Stored items from a collection:
##############################

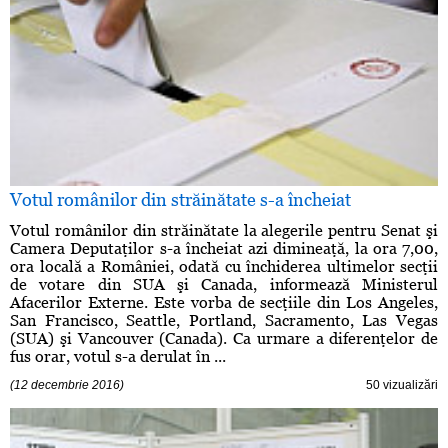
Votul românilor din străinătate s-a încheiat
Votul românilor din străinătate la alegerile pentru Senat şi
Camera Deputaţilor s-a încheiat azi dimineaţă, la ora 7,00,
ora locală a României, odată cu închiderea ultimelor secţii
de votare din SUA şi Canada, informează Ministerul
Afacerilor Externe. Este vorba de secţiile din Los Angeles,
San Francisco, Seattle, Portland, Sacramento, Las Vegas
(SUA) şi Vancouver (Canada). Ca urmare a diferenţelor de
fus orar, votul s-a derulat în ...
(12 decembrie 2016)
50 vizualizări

##############################

• _What the task asks_: Print the line containing "de votare din" and every line after it to the end of the records above, exactly as written, and nothing else.

• _Result for this task_:
de votare din SUA şi Canada, informează Ministerul
Afacerilor Externe. Este vorba de secţiile din Los Angeles,
San Francisco, Seattle, Portland, Sacramento, Las Vegas
(SUA) şi Vancouver (Canada). Ca urmare a diferenţelor de
fus orar, votul s-a derulat în ...
(12 decembrie 2016)
50 vizualizări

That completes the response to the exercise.